Data for this exercise.

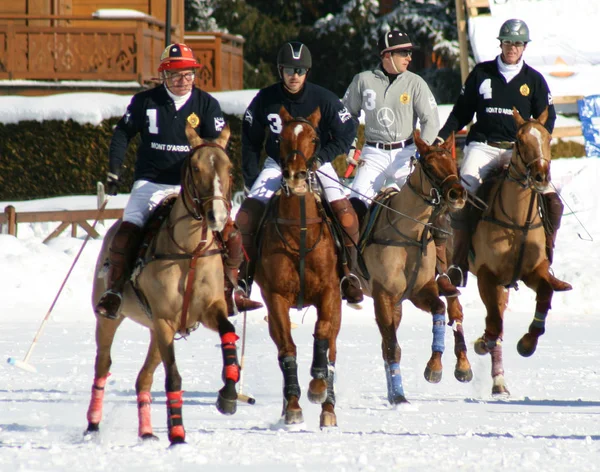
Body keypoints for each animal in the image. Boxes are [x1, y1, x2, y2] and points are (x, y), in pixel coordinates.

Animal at [86, 122, 241, 446]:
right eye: (195, 168)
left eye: (229, 168)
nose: (218, 217)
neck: (191, 250)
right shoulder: (166, 320)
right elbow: (174, 376)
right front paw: (178, 434)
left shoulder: (209, 310)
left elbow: (228, 331)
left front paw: (229, 394)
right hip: (113, 319)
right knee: (102, 366)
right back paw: (92, 425)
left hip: (154, 332)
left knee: (143, 378)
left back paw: (146, 432)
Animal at [255, 106, 342, 428]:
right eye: (280, 137)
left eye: (314, 139)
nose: (295, 176)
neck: (300, 228)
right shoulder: (275, 297)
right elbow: (287, 348)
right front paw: (292, 406)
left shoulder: (330, 291)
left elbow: (323, 333)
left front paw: (317, 387)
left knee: (332, 348)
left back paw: (328, 407)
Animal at [358, 131, 472, 404]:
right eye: (429, 166)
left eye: (454, 165)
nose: (457, 194)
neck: (408, 233)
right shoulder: (383, 295)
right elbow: (392, 347)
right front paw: (399, 397)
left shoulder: (420, 290)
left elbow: (440, 308)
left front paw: (434, 367)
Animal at [446, 107, 556, 394]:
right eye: (519, 141)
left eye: (548, 138)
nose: (541, 177)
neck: (517, 223)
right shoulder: (487, 275)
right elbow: (494, 324)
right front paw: (482, 342)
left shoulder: (534, 270)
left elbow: (546, 292)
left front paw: (527, 342)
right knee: (456, 310)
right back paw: (463, 366)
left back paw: (499, 381)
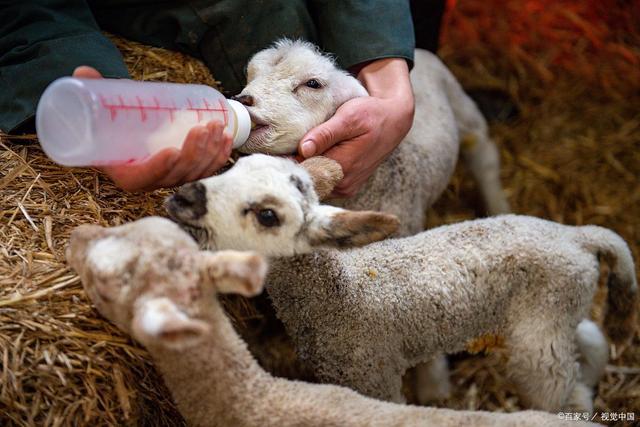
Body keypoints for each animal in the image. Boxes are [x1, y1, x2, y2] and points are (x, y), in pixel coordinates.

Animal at [165, 156, 636, 414]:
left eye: (267, 215)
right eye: (232, 166)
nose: (181, 197)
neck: (339, 294)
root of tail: (577, 235)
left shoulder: (374, 376)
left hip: (540, 333)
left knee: (562, 390)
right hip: (557, 307)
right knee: (589, 341)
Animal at [231, 39, 510, 237]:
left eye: (312, 84)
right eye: (251, 75)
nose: (243, 100)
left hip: (463, 107)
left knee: (483, 154)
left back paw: (498, 205)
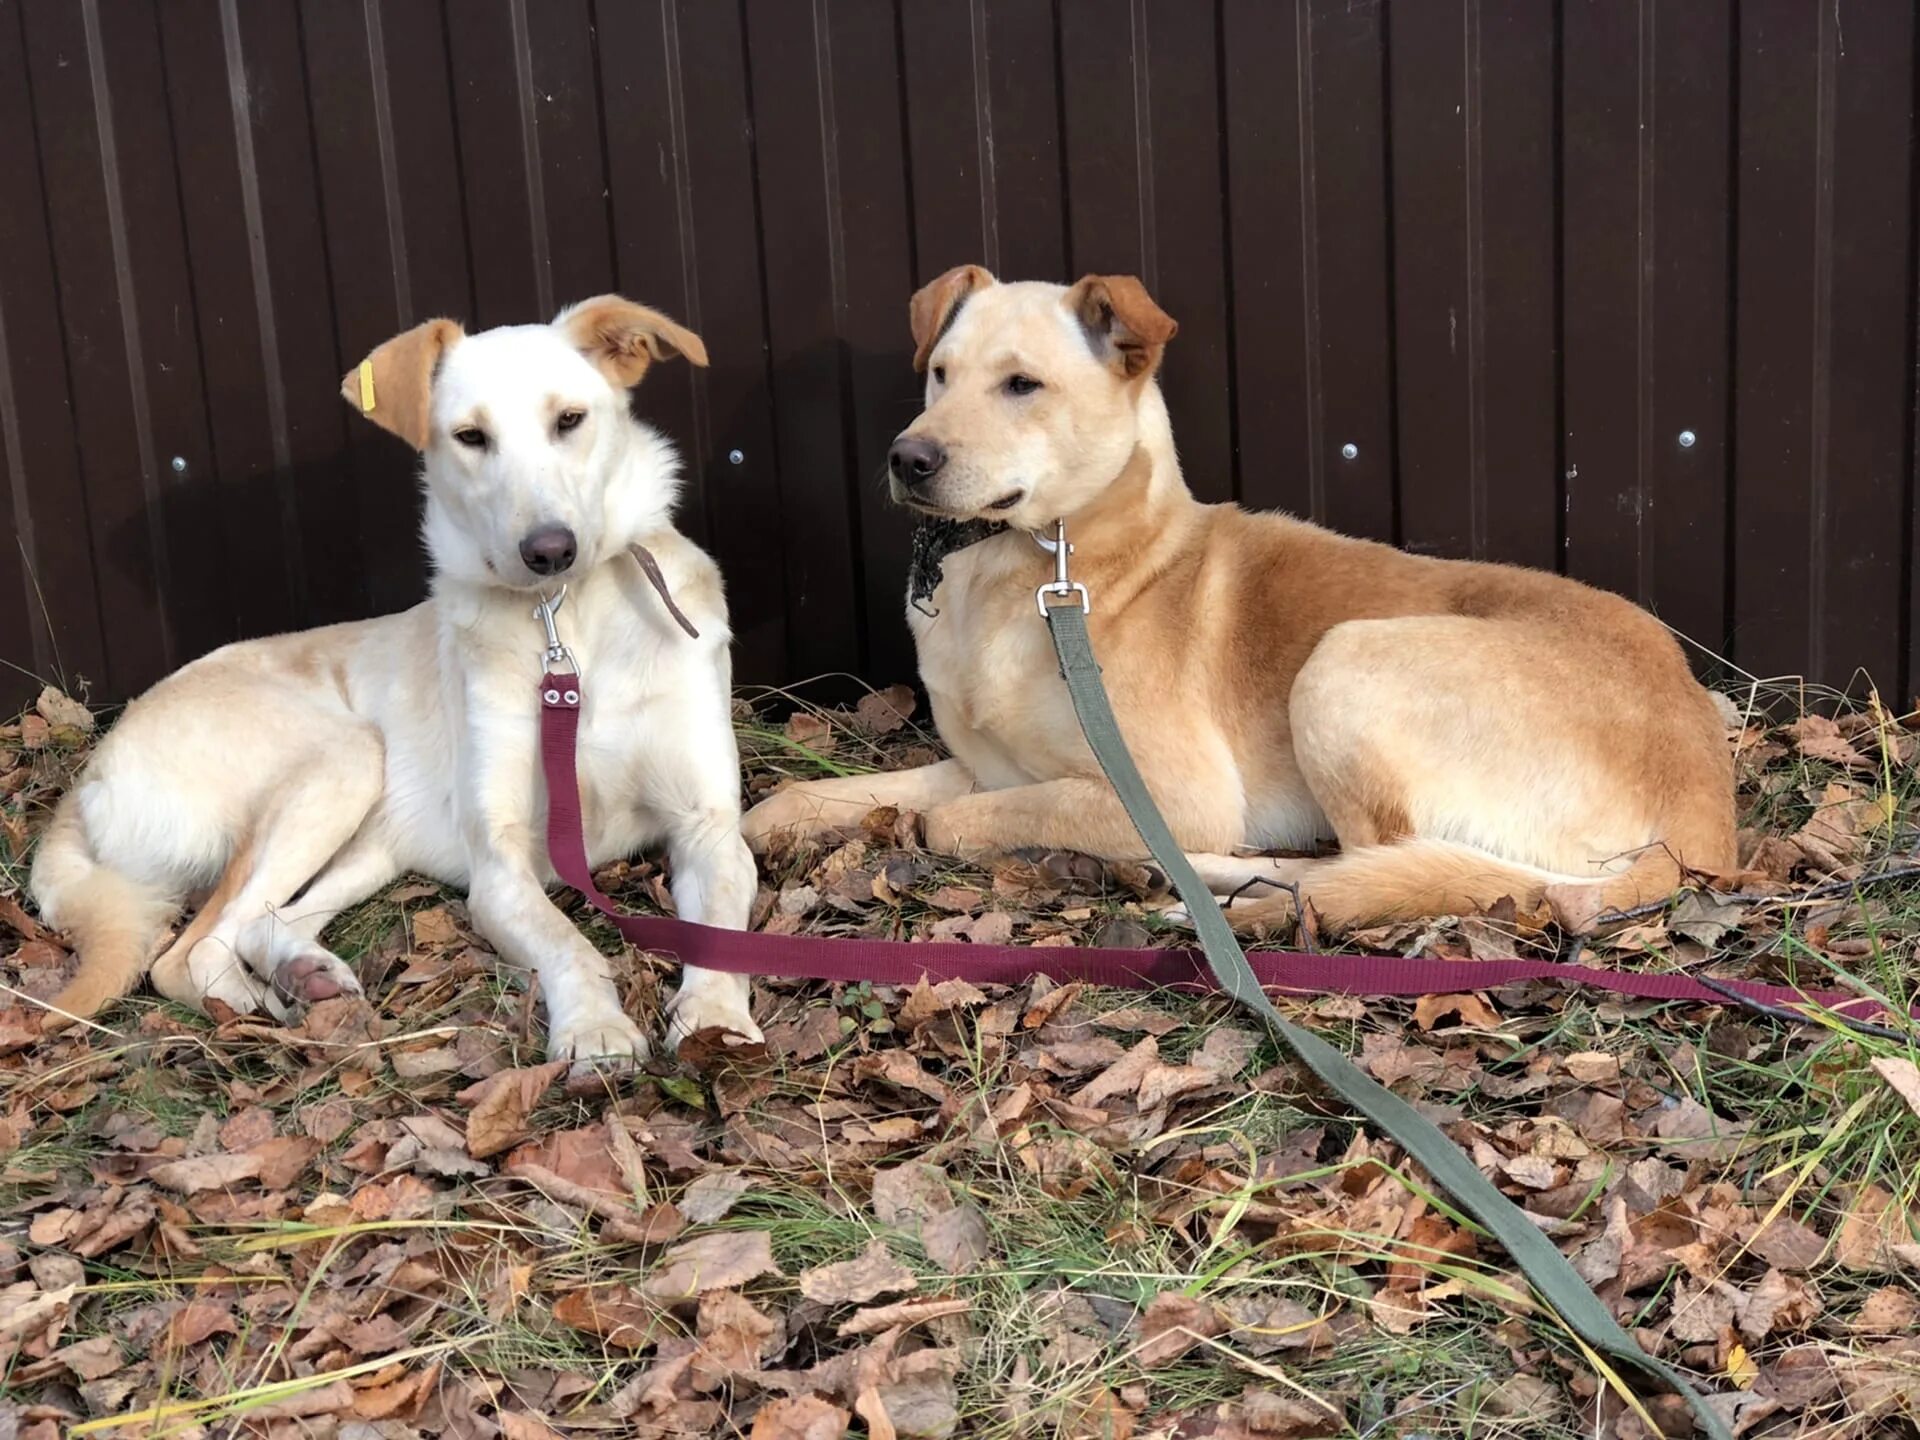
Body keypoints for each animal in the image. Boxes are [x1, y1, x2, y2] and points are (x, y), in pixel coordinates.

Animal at [30, 299, 760, 1067]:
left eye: (569, 419)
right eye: (470, 437)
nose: (549, 551)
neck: (568, 623)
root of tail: (90, 773)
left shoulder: (709, 827)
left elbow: (721, 933)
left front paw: (715, 1022)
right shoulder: (500, 866)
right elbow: (569, 945)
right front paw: (593, 1028)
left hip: (377, 837)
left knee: (268, 919)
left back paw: (305, 972)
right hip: (345, 759)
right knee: (189, 952)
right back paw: (256, 1010)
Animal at [741, 268, 1735, 936]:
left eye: (1023, 384)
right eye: (940, 373)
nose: (907, 458)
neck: (1046, 570)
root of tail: (1705, 828)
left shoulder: (1161, 789)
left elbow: (952, 821)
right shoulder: (993, 764)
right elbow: (819, 796)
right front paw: (778, 827)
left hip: (1345, 665)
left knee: (1365, 860)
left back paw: (1219, 879)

Exercise requirements.
Transcribe the listing word for word, but keep its pictures out of the copy.

Response.
Body keypoints for each animal in the image. Boxes are [x1, y1, x2, y2] and points are (x, y), in pixel coordinates.

Animal at [86, 122, 241, 446]:
right eye: (195, 168)
left eye: (229, 168)
nose: (218, 217)
neck: (191, 250)
right shoulder: (166, 320)
right elbow: (174, 376)
right front paw: (178, 434)
left shoulder: (209, 310)
left elbow: (228, 331)
left front paw: (229, 394)
right hip: (113, 319)
right knee: (102, 366)
right back paw: (92, 425)
left hip: (154, 332)
left knee: (143, 378)
left back paw: (146, 432)
Animal at [255, 106, 342, 428]:
right eye: (280, 137)
left eye: (314, 139)
nose: (295, 176)
neck: (300, 228)
right shoulder: (275, 297)
right elbow: (287, 348)
right front paw: (292, 406)
left shoulder: (330, 291)
left elbow: (323, 333)
left front paw: (317, 387)
left knee: (332, 348)
left back paw: (328, 407)
Animal at [358, 131, 472, 404]:
right eye: (429, 166)
left eye: (454, 165)
nose: (457, 194)
neck: (408, 233)
right shoulder: (383, 295)
right elbow: (392, 347)
right front paw: (399, 397)
left shoulder: (420, 290)
left elbow: (440, 308)
left front paw: (434, 367)
Animal at [446, 107, 556, 394]:
right eye: (519, 141)
left eye: (548, 138)
nose: (541, 177)
neck: (517, 223)
right shoulder: (487, 275)
right elbow: (494, 324)
right front paw: (482, 342)
left shoulder: (534, 270)
left elbow: (546, 292)
left front paw: (527, 342)
right knee: (456, 310)
right back paw: (463, 366)
left back paw: (499, 381)
Body keypoints for each animal in the image. Boxes are [x1, y1, x2, y2] and points are (x, y), in pixel coordinates.

Animal at [165, 156, 636, 414]:
left eye: (267, 215)
right eye: (232, 166)
nose: (181, 197)
neck: (339, 294)
root of tail: (577, 235)
left shoulder: (374, 376)
left hip: (540, 333)
left knee: (562, 390)
right hip: (557, 307)
right knee: (589, 341)
Animal at [231, 39, 510, 237]:
left eye: (312, 84)
right eye: (251, 75)
nose: (243, 100)
left hip: (463, 107)
left knee: (483, 154)
left back paw: (498, 205)
Body keypoints for each animal in the image. Boxes are [x1, y1, x2, y2] and points are (x, y), in pixel coordinates.

Animal at [30, 299, 760, 1067]:
left eye: (569, 419)
right eye: (470, 437)
nose: (549, 551)
neck: (568, 623)
root of tail: (90, 773)
left shoulder: (709, 827)
left elbow: (721, 933)
left front paw: (715, 1022)
right shoulder: (500, 866)
right elbow: (569, 945)
right front paw: (593, 1028)
left hip: (377, 837)
left knee: (268, 919)
left back paw: (305, 972)
right hip: (345, 759)
right knee: (189, 952)
right back paw: (256, 1010)
Animal at [741, 268, 1735, 936]:
left eye: (1023, 384)
right eye: (940, 373)
nose: (907, 458)
neck: (1046, 570)
root of tail: (1705, 828)
left shoulder: (1161, 789)
left elbow: (952, 821)
right shoulder: (993, 764)
right elbow: (819, 796)
right front paw: (778, 827)
left hip: (1345, 665)
left knee: (1365, 860)
left back paw: (1219, 879)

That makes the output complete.